Public works team was ready for rising waters
Planning, preparations and advanced maintenance paid off for the City of Cassville's public works department when flood waters rushed into Cassville on April 18. Crew members remained vigilante regarding flooding issues, but only encountered one area that needed constant attention last Thursday morning.
"Because of what we learned two years ago, with the flooding that happened in the same month, we were well prepared and started staking out areas early that morning," said Steve Walensky, public works director. "We were watching for the water to start to rise, and the first area of concern was the low water bridge in the city park near the public works facility. We quarantined that area and then patrolled the community looking for hot spots. One that continued to get to us was the bridge on Sale Barn Road."
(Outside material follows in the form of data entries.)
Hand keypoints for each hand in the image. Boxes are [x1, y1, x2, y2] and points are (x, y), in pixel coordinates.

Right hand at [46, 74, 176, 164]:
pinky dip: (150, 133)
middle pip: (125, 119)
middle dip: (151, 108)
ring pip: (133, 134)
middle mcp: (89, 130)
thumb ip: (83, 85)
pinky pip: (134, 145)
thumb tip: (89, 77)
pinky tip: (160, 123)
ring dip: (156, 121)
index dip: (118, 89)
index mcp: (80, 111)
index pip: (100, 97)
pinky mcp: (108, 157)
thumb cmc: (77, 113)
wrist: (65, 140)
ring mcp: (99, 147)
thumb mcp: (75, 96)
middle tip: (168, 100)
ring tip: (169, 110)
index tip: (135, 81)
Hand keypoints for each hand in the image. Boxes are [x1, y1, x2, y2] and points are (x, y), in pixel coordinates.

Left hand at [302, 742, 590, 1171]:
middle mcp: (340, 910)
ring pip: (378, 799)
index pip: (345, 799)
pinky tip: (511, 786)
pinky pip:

Dwayne Moller, public works foreman, returned to the bridge several times and used a backhoe to remove debris from the waterway, which is a branch of Flat Creek.
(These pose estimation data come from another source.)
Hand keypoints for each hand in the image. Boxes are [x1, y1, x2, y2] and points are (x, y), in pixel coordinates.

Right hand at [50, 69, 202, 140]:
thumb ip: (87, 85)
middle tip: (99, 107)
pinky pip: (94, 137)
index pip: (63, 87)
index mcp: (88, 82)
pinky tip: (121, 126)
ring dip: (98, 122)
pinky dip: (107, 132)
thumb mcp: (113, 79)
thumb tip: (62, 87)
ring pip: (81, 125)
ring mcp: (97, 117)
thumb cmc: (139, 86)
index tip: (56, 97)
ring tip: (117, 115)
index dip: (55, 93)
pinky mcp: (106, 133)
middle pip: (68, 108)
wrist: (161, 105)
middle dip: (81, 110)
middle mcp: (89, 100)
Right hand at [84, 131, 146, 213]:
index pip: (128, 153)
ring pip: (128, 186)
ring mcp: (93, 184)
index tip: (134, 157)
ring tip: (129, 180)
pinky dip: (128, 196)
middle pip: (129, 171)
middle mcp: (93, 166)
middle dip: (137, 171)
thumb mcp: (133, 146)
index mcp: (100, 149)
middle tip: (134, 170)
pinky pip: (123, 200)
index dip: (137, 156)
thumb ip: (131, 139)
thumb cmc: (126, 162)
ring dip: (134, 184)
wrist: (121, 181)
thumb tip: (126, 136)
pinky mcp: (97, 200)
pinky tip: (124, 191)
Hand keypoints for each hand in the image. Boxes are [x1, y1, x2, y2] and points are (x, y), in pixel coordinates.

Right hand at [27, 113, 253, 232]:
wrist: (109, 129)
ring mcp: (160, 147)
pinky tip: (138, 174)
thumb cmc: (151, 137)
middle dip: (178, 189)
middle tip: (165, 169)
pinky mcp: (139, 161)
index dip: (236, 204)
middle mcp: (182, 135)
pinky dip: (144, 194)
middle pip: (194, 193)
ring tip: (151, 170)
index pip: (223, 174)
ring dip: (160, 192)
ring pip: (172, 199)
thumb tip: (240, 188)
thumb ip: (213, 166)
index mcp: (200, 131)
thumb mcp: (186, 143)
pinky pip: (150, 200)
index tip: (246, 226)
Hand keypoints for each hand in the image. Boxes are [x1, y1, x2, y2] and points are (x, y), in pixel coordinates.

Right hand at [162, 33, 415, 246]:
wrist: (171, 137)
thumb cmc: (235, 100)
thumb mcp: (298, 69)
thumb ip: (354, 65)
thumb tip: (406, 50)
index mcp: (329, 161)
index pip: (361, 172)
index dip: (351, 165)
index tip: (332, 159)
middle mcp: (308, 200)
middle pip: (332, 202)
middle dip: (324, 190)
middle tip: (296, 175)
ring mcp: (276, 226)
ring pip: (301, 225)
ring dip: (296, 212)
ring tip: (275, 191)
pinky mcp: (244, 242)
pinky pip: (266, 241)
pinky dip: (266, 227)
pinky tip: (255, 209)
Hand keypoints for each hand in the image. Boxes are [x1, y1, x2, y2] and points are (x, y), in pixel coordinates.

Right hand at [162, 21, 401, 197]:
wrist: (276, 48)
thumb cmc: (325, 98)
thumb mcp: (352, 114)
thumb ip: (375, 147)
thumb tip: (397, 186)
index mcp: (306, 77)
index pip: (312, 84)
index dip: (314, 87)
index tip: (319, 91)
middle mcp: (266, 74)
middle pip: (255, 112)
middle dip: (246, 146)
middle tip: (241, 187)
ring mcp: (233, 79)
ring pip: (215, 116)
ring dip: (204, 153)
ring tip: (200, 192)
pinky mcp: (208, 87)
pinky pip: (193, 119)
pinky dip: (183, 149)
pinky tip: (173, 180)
"Because it was dry for so long, debris had gathered in the creek bed and the minute the water pushes that debris through it begins to clog up areas," said Walensky.
The debris build up in the Brock/Horner Branch waterway that runs under Highway 248 did not restrict water movement through that area. That creek bed was recently cleaned by the Department of Natural Resources (DNR) as the request of the city.
Walensky said debris also did not clog Lee Branch, which is located near the Cassville Aquatic Park, or Troublesome Branch, which is located near 10th Street. Troublesome Branch overflowed during a similar flooding event two years ago.
"We were patrolling all of these areas," said Walensky. "The only area that we saw an issue was on Sale Barn Road."
Walensky said crew members were closely watching the area around Barry County Ready Mix, but flooding did not reach a state of concern there and roadways remained open last Thursday morning.
"Everything else was able to be maintained," said Walensky. "We did have some neighborhood issues with whistles that needed repaired, including a pretty good sized one in Sherwood Forest. We were able to bring the backhoe in and free that up.
"Most of the whistles in the city have been maintained throughout the season," said Walensky. "When they get leaf accumulation, depending on how bad the flood is, they can get plugged up, but most people keep them cleaned out and that makes a world of difference when we have flash flood conditions."
In addition to monitoring area waterways, the city's public works crew monitored sewer surcharges, which are caused by inflow and infiltration (I and I) into the sanitary system and result in excess water escaping through manhole covers. These issues are reported to DNR, and public works crews place barricades on impacted manhole covers to ensure traffic safety.
"Our goal is to repair our sewer system to eliminate the I and I so that the only thing getting in there is wastewater," said Walensky. "Last year, it was so dry, and we didn't have the moisture we have had this year, but the year before that we had these surcharges constantly, and it was a lot worse.
"This is the reason we signed the voluntary compliance agreement to work with DNR on a plan to fix these things over a period of time," added Walensky.
Last year, Walensky reorganized the public works department and created a dedicated collections team, which includes staff members Keith Gregory and Kenny Schieler. The collections team televises the sewer lines to identify issues, which are repaired. The team also cleans the entire system once a year.
"I give a lot of credit to the public works team," said Walensky. "They are veterans. They have been through these (flash floods) before, and they know what to look for."
In addition to patrolling the streets and looking for flooded roadways, the public works team depends on feedback from local citizens and businesses to identify problem areas.
"We work together as a community," said Walensky.
The public works team did not have to call for assistance from the Cassville Fire Protection District during the flash floods last week. The local fire protection district provides emergency services during rescue scenarios.